Mistérios Ocultos

29 Capítulo 27


Notas iniciais
desculpa pela demora (1 mes) pra postar. to cheia de coisas pra pensar, e fazer, escola tomando meu tempo, ta uma coisa louca. dia 7 de dezembro entrarei de férias e terei toooooooodo o tempo pra vcs s2 beijos. espero que alguem ainda leia :s
Eu estava assustada e desesperada. Haviam dois Patchs na minha frente, e eu suspeitava que o de trás era o verdadeiro. Minha respiração era pesada e tudo o que eu queria era sair daquela maldita gaiola.

Patch verdadeiro, caminhando em passos deliberadamente lentos, parou em frente ao falso, arqueando uma das sobrancelhas.

— Pare de mexer com a mente dela. — seu tom era frio e autoritário. — Agora.
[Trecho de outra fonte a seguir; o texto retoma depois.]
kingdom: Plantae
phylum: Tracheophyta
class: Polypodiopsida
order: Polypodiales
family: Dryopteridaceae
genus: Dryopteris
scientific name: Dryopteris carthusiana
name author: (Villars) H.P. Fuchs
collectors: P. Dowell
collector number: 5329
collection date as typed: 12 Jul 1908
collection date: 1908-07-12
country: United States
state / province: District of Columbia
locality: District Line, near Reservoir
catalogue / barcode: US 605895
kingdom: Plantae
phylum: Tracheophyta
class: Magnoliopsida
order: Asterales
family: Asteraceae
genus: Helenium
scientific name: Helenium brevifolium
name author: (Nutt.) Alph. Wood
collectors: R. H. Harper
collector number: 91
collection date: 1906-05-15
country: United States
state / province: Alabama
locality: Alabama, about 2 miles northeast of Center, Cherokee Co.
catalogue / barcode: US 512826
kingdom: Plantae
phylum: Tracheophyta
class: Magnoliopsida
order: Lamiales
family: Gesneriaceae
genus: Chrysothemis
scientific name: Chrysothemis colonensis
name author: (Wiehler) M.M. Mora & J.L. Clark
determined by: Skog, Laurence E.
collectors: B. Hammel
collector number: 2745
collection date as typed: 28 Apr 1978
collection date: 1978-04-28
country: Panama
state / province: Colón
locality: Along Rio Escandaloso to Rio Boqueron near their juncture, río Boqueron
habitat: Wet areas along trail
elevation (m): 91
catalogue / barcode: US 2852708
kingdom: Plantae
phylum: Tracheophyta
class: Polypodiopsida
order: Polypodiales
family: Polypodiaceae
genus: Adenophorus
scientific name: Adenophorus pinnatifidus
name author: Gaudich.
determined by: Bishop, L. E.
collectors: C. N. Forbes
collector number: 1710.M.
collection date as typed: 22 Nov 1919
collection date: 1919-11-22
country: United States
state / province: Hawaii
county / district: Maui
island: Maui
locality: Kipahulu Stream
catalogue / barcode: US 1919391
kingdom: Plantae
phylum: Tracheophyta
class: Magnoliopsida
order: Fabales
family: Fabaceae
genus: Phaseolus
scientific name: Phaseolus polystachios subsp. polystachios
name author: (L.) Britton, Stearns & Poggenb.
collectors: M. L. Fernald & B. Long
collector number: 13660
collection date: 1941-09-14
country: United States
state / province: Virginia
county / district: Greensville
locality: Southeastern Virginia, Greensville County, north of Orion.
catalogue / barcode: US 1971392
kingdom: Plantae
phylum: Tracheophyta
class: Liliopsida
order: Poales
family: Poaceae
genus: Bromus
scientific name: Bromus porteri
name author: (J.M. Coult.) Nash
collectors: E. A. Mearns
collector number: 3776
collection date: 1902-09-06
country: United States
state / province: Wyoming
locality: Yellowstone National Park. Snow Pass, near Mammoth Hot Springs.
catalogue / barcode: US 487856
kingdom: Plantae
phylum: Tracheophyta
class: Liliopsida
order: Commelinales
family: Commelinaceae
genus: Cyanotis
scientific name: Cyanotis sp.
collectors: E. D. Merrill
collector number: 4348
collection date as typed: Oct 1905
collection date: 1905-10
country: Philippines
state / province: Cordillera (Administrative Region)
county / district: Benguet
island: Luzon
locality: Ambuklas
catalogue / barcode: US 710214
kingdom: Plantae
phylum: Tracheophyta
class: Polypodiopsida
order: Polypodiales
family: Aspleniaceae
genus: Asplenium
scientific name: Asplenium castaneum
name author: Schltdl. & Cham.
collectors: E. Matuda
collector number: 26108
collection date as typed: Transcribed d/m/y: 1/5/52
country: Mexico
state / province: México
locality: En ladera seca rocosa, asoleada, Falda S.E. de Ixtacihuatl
Ele deu de ombros e seu corpo desintegrou-se, revelando por baixo daquele ser obscuro e sexy pelo qual eu havia me apaixonado, o corpo de Rixon. Aquele bastardo maldito. Ele sorriu malignamente, antes de sumir diante dos meus olhos e ir parar atrás da gaiola, ao lado oposto onde Patch estava.

Patch parecia extremamente tenso e irritado.

Parece que eu destruí a viagem dele para fora da cidade, pensei amarga, com o meu subconsciente balançando a cabeça negativamente para mim. Eu deveria agradecer à Patch por ter vindo me salvar. Ele não precisava fazer isso.

— Agora solte-a antes que eu faça alguma besteira.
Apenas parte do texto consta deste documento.